La Direzione Investigativa Antimafia ha segnalato, nella sua ultima relazione al Parlamento, il rischio concreto di infiltrazioni mafiose nei cantieri delle Olimpiadi invernali Milano-Cortina 2026. Uno dei 50 provvedimenti antimafia emessi nel 2024 in Lombardia ha infatti colpito una società edile milanese coinvolta nella costruzione di un parcheggio interrato a Sondrio, opera inserita nel piano olimpico. Gli amministratori dell’azienda risultano legati a cosche della ‘Ndrangheta. La DIA sottolinea come la criminalità organizzata, in particolare quella calabrese, stia cercando di sfruttare i grandi eventi per penetrare nell’economia legale e negli appalti pubblici. È solo l’ultimo degli indicatori che, nel corso degli anni, hanno certificato il forte interesse mafioso per le opere legate alla manifestazione Olimpica, la cui organizzazione è stata segnata da scandali e grandi proteste popolari.
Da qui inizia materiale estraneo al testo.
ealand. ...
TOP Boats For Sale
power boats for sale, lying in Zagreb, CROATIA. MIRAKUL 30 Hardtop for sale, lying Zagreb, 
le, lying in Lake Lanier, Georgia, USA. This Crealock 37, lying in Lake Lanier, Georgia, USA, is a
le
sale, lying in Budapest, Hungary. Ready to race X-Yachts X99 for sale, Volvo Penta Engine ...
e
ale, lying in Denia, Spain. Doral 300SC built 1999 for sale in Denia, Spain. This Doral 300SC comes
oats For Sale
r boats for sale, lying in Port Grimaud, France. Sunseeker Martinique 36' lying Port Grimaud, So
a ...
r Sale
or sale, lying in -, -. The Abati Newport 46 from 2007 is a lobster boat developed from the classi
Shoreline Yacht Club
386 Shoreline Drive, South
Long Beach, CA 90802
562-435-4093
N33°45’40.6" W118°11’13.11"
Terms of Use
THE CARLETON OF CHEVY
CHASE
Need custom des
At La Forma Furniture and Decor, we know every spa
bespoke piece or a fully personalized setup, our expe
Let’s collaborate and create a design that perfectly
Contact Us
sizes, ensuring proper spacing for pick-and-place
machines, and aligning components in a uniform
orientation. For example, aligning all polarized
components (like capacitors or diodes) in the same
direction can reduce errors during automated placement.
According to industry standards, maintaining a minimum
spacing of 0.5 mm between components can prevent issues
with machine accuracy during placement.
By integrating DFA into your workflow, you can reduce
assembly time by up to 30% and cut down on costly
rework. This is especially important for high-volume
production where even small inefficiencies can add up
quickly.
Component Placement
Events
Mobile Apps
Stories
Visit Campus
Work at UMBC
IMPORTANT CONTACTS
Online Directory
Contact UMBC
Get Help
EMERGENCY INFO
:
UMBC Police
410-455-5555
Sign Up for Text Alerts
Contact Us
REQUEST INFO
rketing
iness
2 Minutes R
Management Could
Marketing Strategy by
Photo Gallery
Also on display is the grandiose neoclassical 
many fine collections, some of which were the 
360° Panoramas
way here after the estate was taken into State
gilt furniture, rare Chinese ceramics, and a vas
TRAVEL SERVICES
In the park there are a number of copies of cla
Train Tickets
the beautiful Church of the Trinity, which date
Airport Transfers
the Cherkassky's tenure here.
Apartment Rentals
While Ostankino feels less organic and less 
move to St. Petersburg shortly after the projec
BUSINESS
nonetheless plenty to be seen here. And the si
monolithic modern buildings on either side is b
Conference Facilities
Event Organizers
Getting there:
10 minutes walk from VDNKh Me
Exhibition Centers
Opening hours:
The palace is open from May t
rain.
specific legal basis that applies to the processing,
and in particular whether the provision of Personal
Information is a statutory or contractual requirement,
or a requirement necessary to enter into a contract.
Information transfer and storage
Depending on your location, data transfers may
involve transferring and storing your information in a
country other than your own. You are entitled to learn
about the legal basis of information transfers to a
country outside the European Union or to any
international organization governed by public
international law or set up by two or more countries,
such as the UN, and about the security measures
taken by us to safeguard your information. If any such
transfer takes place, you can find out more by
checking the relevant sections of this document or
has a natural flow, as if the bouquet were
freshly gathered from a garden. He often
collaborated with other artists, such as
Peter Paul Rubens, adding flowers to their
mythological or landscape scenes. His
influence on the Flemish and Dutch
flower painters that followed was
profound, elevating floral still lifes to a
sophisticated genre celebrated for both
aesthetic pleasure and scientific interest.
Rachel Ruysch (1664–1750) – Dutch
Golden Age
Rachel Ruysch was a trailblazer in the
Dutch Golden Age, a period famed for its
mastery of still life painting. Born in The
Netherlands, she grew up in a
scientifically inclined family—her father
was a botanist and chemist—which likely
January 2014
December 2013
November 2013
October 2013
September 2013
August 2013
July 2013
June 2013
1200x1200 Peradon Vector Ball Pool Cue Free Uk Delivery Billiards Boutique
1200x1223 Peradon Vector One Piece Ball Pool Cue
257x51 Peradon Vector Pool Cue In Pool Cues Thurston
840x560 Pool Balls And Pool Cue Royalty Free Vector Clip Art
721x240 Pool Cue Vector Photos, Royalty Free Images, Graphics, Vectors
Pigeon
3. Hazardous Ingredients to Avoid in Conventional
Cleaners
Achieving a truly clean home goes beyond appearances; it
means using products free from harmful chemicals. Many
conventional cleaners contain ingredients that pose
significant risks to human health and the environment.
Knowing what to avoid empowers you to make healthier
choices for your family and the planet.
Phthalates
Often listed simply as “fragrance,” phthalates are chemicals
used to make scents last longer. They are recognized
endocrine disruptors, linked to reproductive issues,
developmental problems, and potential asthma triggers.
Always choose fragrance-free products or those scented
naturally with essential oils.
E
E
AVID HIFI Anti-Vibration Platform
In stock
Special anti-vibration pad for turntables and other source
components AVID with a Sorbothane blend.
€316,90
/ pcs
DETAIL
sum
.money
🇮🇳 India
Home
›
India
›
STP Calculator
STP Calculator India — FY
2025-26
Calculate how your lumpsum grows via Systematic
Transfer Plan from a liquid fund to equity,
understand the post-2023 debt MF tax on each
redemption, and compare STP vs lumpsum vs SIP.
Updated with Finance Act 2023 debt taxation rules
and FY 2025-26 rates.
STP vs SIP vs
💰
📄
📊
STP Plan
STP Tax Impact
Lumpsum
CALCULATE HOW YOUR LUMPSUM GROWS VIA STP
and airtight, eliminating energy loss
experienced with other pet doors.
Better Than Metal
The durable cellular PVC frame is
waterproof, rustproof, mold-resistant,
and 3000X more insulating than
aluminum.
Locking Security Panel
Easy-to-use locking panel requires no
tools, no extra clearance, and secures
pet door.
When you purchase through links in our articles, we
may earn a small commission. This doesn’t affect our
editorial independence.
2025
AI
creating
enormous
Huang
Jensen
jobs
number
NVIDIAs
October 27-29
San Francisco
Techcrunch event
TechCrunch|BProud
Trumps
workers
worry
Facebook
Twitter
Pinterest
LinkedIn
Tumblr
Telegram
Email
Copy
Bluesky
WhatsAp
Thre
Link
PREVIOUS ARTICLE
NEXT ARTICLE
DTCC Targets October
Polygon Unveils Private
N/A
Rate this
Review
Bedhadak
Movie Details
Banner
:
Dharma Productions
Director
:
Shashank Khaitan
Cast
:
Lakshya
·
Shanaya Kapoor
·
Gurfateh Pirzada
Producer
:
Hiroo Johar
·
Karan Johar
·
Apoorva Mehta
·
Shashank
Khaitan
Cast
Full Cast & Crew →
Nella relazione [1] della DIA, che si concentra sui 12 mesi del 2024, si legge che «le Olimpiadi invernali rappresentano un appuntamento rilevante anche sotto il profilo economico-finanziario, in considerazione della realizzazione di importanti opere infrastrutturali che potrebbero rappresentare un’occasione per le consorterie criminali interessate ad inserirsi nelle procedure di assegnazione delle gare». Infatti, nel periodo di riferimento «sono stati adottati 50 provvedimenti interdittivi antimafia da parte delle Prefetture lombarde che hanno dato testimonianza circa il pericolo di infiltrazione e/o di condizionamento» in numerosi settori. «Uno dei provvedimenti adottati, in particolare, è stato emesso nei confronti di una società operante nel settore edile con sede nella provincia di Milano impegnata nella realizzazione di un parcheggio interrato nella provincia di Sondrio per un valore di circa 800 mila euro, inserita nel piano delle opere per le Olimpiadi di Milano-Cortina 2026 – spiega la DIA –. Nello specifico, gli amministratori della ditta sono risultati in rapporti personali e professionali con esponenti di alcune consorterie ‘ndranghetiste delle province di Catanzaro, Crotone e Reggio Calabria». Un ulteriore provvedimento è stato emesso «nei confronti di un’altra società edile milanese affidataria di un subappalto nell’ambito del PNRR del valore di 200 mila euro, i cui amministratori sono stati ritenuti ‘vicini’ alla cosca ARENA di Isola di Capo Rizzuto (KR)».
Un forte allarme era già scattato lo scorso febbraio, quando la Prefettura di Verona aveva emesso un’interdittiva antimafia nei confronti di due aziende del settore delle costruzioni che puntavano a partecipare agli appalti per le Olimpiadi invernali. Secondo quanto ricostruito dagli uffici della Prefettura scaligera, le due società – con sede legale a Verona e Legnago – avrebbero infatti avuto connessioni con personaggi organicamente attivi in un network ‘ndranghetista che da tempo operava nel territorio veronese. Nel 2022, inoltre, era stato arrestato a Milano Pietro Paolo Portolesi, presunto affiliato alla ’Ndrangheta, con l’accusa di trasferimento fraudolento di beni e valori. Secondo la Procura, gestiva società tramite prestanome per eludere le norme che, a causa di precedenti inchieste, gli impedivano di partecipare a gare pubbliche. Una delle sue società aveva partecipato alla gara per lo smaltimento delle macerie nel cantiere del villaggio olimpico di Porta Romana, a Milano.
Nel frattempo, l’organizzazione delle Olimpiadi di Milano‑Cortina 2026, promessa come «green» e «a costo zero», si è rivelata [2] un coacervo di scandali e mala gestione. Lo scorso aprile la Procura di Milano ha chiesto di archiviare l’inchiesta sulla Fondazione organizzatrice, in cui si ipotizzano reati di corruzione e turbativa d’asta, ma hanno sollevato la questione di costituzionalità sul decreto del governo che, trasformandola in ente privato, avrebbe ostacolato intercettazioni e sequestri preventivi di un presunto profitto di reato di circa 4 milioni. A Cortina, invece, nonostante le illazioni del ministro Salvini sul presunto «sabotaggio» della pista da bob, la magistratura ha archiviato l’inchiesta, inquadrandolo come un semplice incidente. A marzo, i cittadini di San Vito di Cadore avevano vinto la causa per il loro diritto di protesta contro una variante stradale, mentre il Veneto ha approvato la cabinovia Socrepes, su cui pendono ombre di criticità geologiche. In un contesto già segnato da deficit patrimoniali accumulati dalla Fondazione (oltre 107 milioni), in un assordante silenzio mediatico la stima dei costi è lievitata di ulteriori 180‑270 milioni.